Jun 18, 2019 Kayode Oseh

Most people and tribes see cockroach as disgusting and obnoxious creatures. But to other people and tribes, cockroach is an amazing delicacy. To some it serves as medicine while to others it may be an object of worship. While the company of cockroach is not that welcoming to many people, the Chinese on the other hand takes this creature in a high esteem - as a source of food and as a source of medicine.    

A Chinese farm is breeding 6 billion adult cockroaches a year for medicinal use, the first time in human history that so many of the insects have been bred and confined in an indoor space, according to a report.

The farm, operated by pharmaceutical company Good-doctor in Xichang city in southwestern China, is equipped with rows of shelves lined with open containers of food and water in a concrete building covering an area of about two sports fields, according to the SCMP. It is kept warm, humid, and dark all year around, with an AI-powered system tracking how individual cockroaches are growing.

Cockroach-rearing is a booming industry in China—pulverized roach powder is patented as a Traditional Chinese Medicine ingredient and cosmetics companies use the insects as a cheap source of protein. There were about 100 large-scale cockroach farms in China as of 2013, and farmers could earn as much as $20 a pound, the Los Angeles Times reported at the time. In the case of the Xichang facility, the world’s biggest cockroach farm, the insects are made into a liquid concoction that millions of Chinese patients use to treat respiratory, gastric, and other illnesses with doctor prescriptions, the SCMP said citing a local government report. A bottle of 100 ml of the medicine costs about $4.
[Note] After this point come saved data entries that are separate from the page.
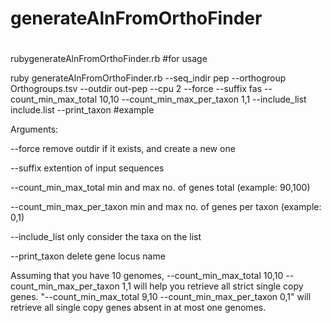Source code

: # generateAlnFromOrthoFinder

#
rubygenerateAlnFromOrthoFinder.rb #for usage

ruby generateAlnFromOrthoFinder.rb --seq_indir pep --orthogroup Orthogroups.tsv --outdir out-pep --cpu 2 --force --suffix fas --count_min_max_total 10,10 --count_min_max_per_taxon 1,1 --include_list include.list --print_taxon #example


Arguments:

--force	remove outdir if it exists, and create a new one

--suffix	extention of input sequences

--count_min_max_total	min and max no. of genes total (example: 90,100)

--count_min_max_per_taxon	min and max no. of genes per taxon (example: 0,1)

--include_list only consider the taxa on the list

--print_taxon	delete gene locus name


Assuming that you have 10 genomes, --count_min_max_total 10,10 --count_min_max_per_taxon 1,1 will help you retrieve all strict single copy genes. "--count_min_max_total 9,10 --count_min_max_per_taxon 0,1" will retrieve all single copy genes absent in at most one genomes.
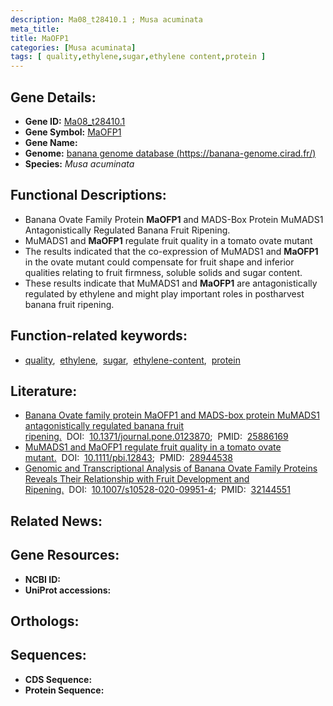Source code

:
 ```yaml
---
description: Ma08_t28410.1 ; Musa acuminata
meta_title:
title: MaOFP1
categories: [Musa acuminata]
tags: [ quality,ethylene,sugar,ethylene content,protein ]
---
```


## Gene Details:
- **Gene ID:** [Ma08_t28410.1]()
- **Gene Symbol:** <u>MaOFP1</u>
- **Gene Name:** 
- **Genome:** [banana genome database (https://banana-genome.cirad.fr/)]()
- **Species:** *Musa acuminata*

## Functional Descriptions:
   - Banana Ovate Family Protein **MaOFP1** and MADS-Box Protein MuMADS1 Antagonistically Regulated Banana Fruit Ripening.
   - MuMADS1 and **MaOFP1** regulate fruit quality in a tomato ovate mutant
   - The results indicated that the co-expression of MuMADS1 and **MaOFP1** in the ovate mutant could compensate for fruit shape and inferior qualities relating to fruit firmness, soluble solids and sugar content.
   - These results indicate that MuMADS1 and **MaOFP1** are antagonistically regulated by ethylene and might play important roles in postharvest banana fruit ripening.

## Function-related keywords:
   - [quality](/tags/quality/),&nbsp;&nbsp;[ethylene](/tags/ethylene/),&nbsp;&nbsp;[sugar](/tags/sugar/),&nbsp;&nbsp;[ethylene-content](/tags/ethylene-content/),&nbsp;&nbsp;[protein](/tags/protein/)

## Literature:
   - [Banana Ovate family protein MaOFP1 and MADS-box protein MuMADS1 antagonistically regulated banana fruit ripening.](https://doi.org/10.1371/journal.pone.0123870)&nbsp;&nbsp;DOI:&nbsp;&nbsp;[10.1371/journal.pone.0123870](https://doi.org/10.1371/journal.pone.0123870);&nbsp;&nbsp;PMID:&nbsp;&nbsp;[25886169](https://pubmed.ncbi.nlm.nih.gov/25886169/)
   - [MuMADS1 and MaOFP1 regulate fruit quality in a tomato ovate mutant.](https://doi.org/10.1111/pbi.12843)&nbsp;&nbsp;DOI:&nbsp;&nbsp;[10.1111/pbi.12843](https://doi.org/10.1111/pbi.12843);&nbsp;&nbsp;PMID:&nbsp;&nbsp;[28944538](https://pubmed.ncbi.nlm.nih.gov/28944538/)
   - [Genomic and Transcriptional Analysis of Banana Ovate Family Proteins Reveals Their Relationship with Fruit Development and Ripening.](https://doi.org/10.1007/s10528-020-09951-4)&nbsp;&nbsp;DOI:&nbsp;&nbsp;[10.1007/s10528-020-09951-4](https://doi.org/10.1007/s10528-020-09951-4);&nbsp;&nbsp;PMID:&nbsp;&nbsp;[32144551](https://pubmed.ncbi.nlm.nih.gov/32144551/)

## Related News:

## Gene Resources:
- **NCBI ID:**  [](https://www.ncbi.nlm.nih.gov/gene/?term=)
- **UniProt accessions:**  [](https://www.uniprot.org/uniprotkb//entry)

## Orthologs:

## Sequences:
- **CDS Sequence:**
- **Protein Sequence:**
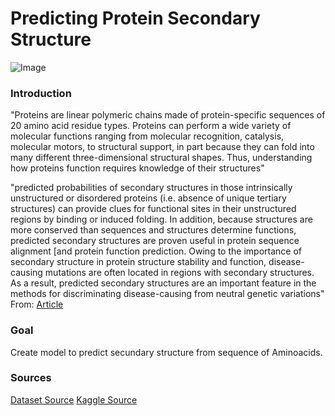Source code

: # Predicting Protein Secondary Structure

![Image](https://www.ebi.ac.uk/training/online/courses/biomacromolecular-structures/wp-content/uploads/sites/110/2020/09/Figure13-1024x973.png)


### Introduction
"Proteins are linear polymeric chains made of protein-specific sequences of 20 amino acid residue types. Proteins can perform a wide variety of molecular functions ranging from molecular recognition, catalysis, molecular motors, to structural support, in part because they can fold into many different three-dimensional structural shapes. Thus, understanding how proteins function requires knowledge of their structures"

"predicted probabilities of secondary structures in those intrinsically unstructured or disordered proteins (i.e. absence of unique tertiary structures) can provide clues for functional sites in their unstructured regions by binding or induced folding. 
In addition, because structures are more conserved than sequences and structures determine functions, predicted secondary structures are proven useful in protein sequence alignment [and protein function prediction. 
Owing to the importance of secondary structure in protein structure stability and function, disease-causing mutations are often located in regions with secondary structures. 
As a result, predicted secondary structures are an important feature in the methods for discriminating disease-causing from neutral genetic variations"
From: [Article](https://academic.oup.com/bib/article/19/3/482/2769436?login=false)

### Goal
Create model to predict secundary structure from sequence of Aminoacids.

### Sources

[Dataset Source](https://webs.iiitd.edu.in/raghava/ccpdb/compile.php)
[Kaggle Source](https://www.kaggle.com/datasets/tamzidhasan/protein-secondary-sequence)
Apparently people consuming the medicine may not even know that it’s almost entirely made of cockroaches, because Good-doctor only lists the ingredient as Periplaneta americana, the scientific name of the American cockroach—the reddish-brown insect that can fly when mature.

If, because of a human error or an earthquake, millions of cockroaches are released into nature, it would be a disaster for the near-800,000 inhabitants in Xichang and beyond. In 2013, about a million cockroaches escaped from a farm in southeastern China after someone sabotaged a nursery that was breeding the insects. Local authorities conducted a “large-scale disinfection” and urged residents to stay calm. Local authorities claimed (link in Chinese) that they properly handled the incident.